Как мошки зарею, Крылатые звуки толпятся; С любимой мечтою Не хочется сердцу расстаться.
Но цвет вдохновенья Печален средь буднишних терний; Былое стремленье Далеко, как отблеск вечерний.
Но память былого Всё крадется в сердце тревожно… О, если б без слова Сказаться душой было можно!
11 августа 1844
«Спи – еще зарею…»
Спи – еще зарею Холодно и рано; Звезды за горою Блещут средь тумана;
Петухи недавно В третий раз пропели, С колокольни плавно Звуки пролетели.
Дышат лип верхушки Негою отрадной, А углы подушки Влагою прохладной.
1847
«Свеж и душист твой роскошный венок…»
Свеж и душист твой роскошный венок, Всех в нем цветов благовония слышны, Кудри твои так обильны и пышны, Свеж и душист твой роскошный венок.
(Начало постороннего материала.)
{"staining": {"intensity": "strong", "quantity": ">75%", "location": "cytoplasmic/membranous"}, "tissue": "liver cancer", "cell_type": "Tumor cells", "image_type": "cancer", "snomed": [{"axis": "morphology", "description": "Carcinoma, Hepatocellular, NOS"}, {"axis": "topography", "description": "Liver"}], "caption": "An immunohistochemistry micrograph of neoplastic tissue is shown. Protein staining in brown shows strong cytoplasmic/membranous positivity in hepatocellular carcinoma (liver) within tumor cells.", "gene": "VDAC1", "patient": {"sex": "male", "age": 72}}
Свеж и душист твой роскошный венок, Ясного взора губительна сила, — Нет, я не верю, чтоб ты не любила: Свеж и душист твой роскошный венок.
Свеж и душист твой роскошный венок, Счастию сердце легко предается: Мне близ тебя хорошо и поется. Свеж и душист твой роскошный венок.
1847
«Давно ль под волшебные звуки…»
Давно ль под волшебные звуки Носились по зале мы с ней? Теплы были нежные руки, Теплы были звезды очей.
Вчера пели песнь погребенья, Без крыши гробница была; Закрывши глаза, без движенья, Она под парчою спала.
Я спал… над постелью моею Стояла луна мертвецом. Под чудные звуки мы с нею Носились по зале вдвоем.
1842
«Снился берег мне скалистый…»
Снился берег мне скалистый, Море спало под луною, Как ребенок дремлет чистый, — И по нем скользя с тобою, В дым прозрачный и волнистый Шли алмазной мы стезею.
Конец 1856 или начало 1857
Туманное утро
Как первый золотистый луч Меж белых гор и сизых туч Скользит уступами вершин На темя башен и руин, Когда в долинах, полных мглой, Туман недвижим голубой, — Пусть твой восторг во мглу сердец Такой кидает свет, певец!
И как у розы молодой, Рожденной раннею зарей, Когда еще палящих крыл Полудня ветер не раскрыл И влажный вздох туман ночной Меж небом делит и землей, Росинка катится с листа, — Пусть будет песнь твоя чиста.
Конец 1856 или начало 1857
Римский праздник
Не напевай тоскливой муки И слезный трепет утиши, Воздушный голос! – Эти звуки Смущают кроткий мир души.
Вокруг светло. На праздник Рима Взглянули ярко небеса — И высоко-неизмерима Их светло-синяя краса.
Толпа ликует как ребенок, На перекрестках шум и гул, В кистях пунцовых, бодр и звонок, По мостовой ступает мул.
В дыханьи чары мимолетной Уже ласкались вкруг меня И радость жизни беззаботной И свет безоблачного дня.
Но ты запел – и злые звуки Смущают кроткий мир души… О, не зови тоскливой муки И слезный трепет утиши!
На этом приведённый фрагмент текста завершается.